In New Delhi last week, I joined business and political leaders considering the prospects for the digital sectors in India and Europe. The differences and the similarities, in the outlook and the issues being confronted by policymakers in each market, are equally striking.
The differences are not hard to find. The European market is currently streets ahead in the widespread adoption of digital applications, particularly for sophisticated services in payments and other financial services, although less so in social media. But in India, the prospects for rapid growth are immense, with the potential to create a digital marketplace that may soon dwarf its European counterpart.
There were plenty of eye-popping statistics being traded. In the past few years, digital identities have been issued for 1.16 billion Indians; the number of people with bank accounts has risen to 1.1 billion; and over 1 billion Indians now have mobile phones, with most of them smartphones. This is a population that has just been primed for transacting online.
It has not happened by accident. It is largely a consequence of government policies to bring people and cash-based businesses into the formal economy. Some of these policies have been controversial, such as demonetisation, which in November 2016 saw 86% of cash withdrawn overnight to be replaced by new currency that was issued solely through bank accounts.
The merits of that policy are still being debated, but it is undeniably impacting on the way people shop and do business. The volume of transactions through the new Unified Payments Interface, which enables real-time cash transfers between individuals or traders with an account and a smartphone, reached almost 77 million in October, from negligible levels in November last year. For businesses, the cost of acquisition of new customers using digital channels has fallen dramatically. And the pace of digital innovation by both established companies and new tech firms has taken off.
Indians and Europeans share the same fears about a lack of competition in the digital sector, however, and the failure of their firms to put up a decent fight against the dominance of the big US and Chinese online platforms. Just as Europe has slowly woken up to the fact that US tech firms dominate the strategic heights of the European digital marketplace, so too India is concerned that US or Chinese firms are set to capitalise on the market potential there, leaving Indian firms in the second tier.

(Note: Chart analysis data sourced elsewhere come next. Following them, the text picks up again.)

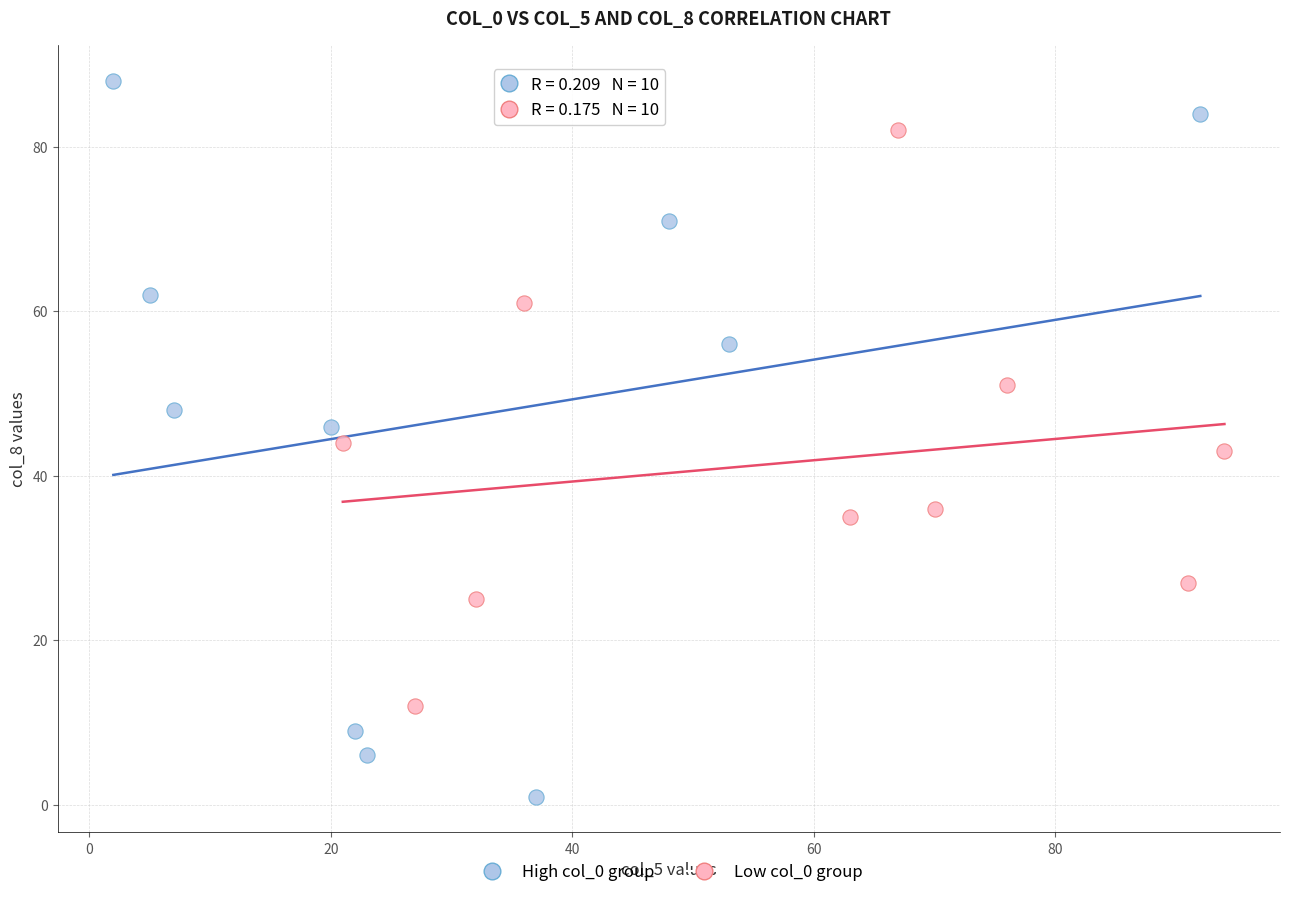

Which series reaches the minimum Y coordinate?

High col_0 group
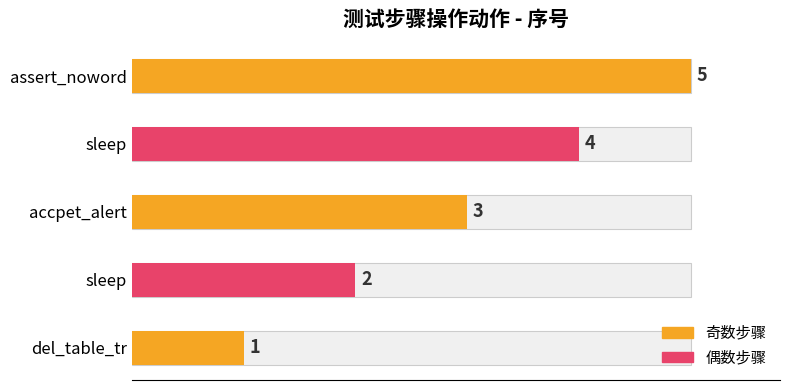

What is the sum of the values at assert_noword and del_table_tr?

6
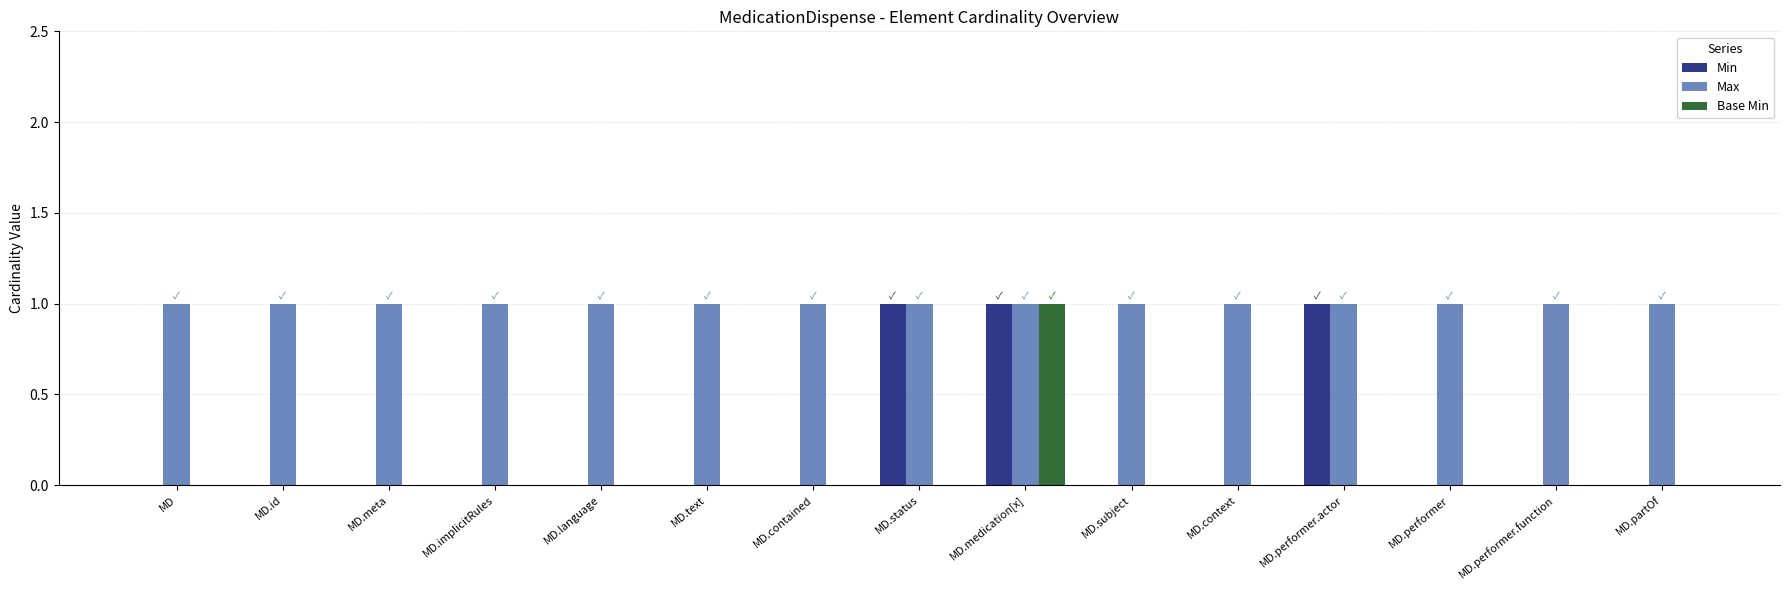

True or false: Base Min has a value of 1 at MD.performer.

False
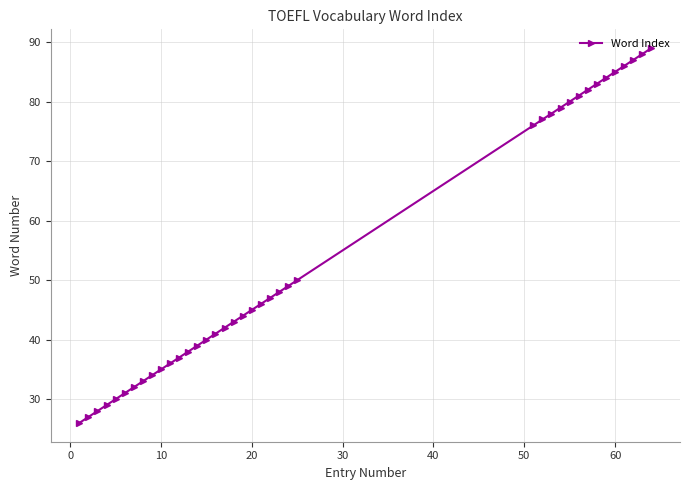

What is the sum of all values?

2105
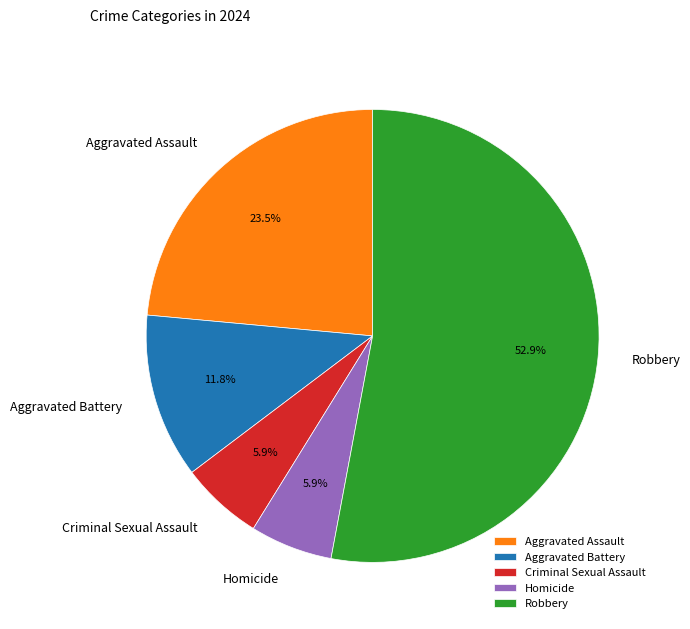

To the nearest percent, what portion does Criminal Sexual Assault represent?

6%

Policymakers in both India and Europe are wrestling with the challenge of how to create an environment that leaves maximum space for innovation, while protecting consumers and the privacy of their data and ensures a level playing field for competition. In India, there is an added cultural dimension, with a concern in Delhi about a new form of colonisation through digital content.
Existing frameworks for competition policy are not designed for markets where the main source of competition is access to data and many services are ostensibly free. But ensuring fair competition – and addressing the dominance of US and Chinese firms – without resorting to protectionism, is probably the hardest and the single most important challenge facing digital policymakers. The good news for Indian policymakers is that they can probably afford to wait and learn from the successes or failures of their European counterparts. Policymakers in Europe don’t have that luxury.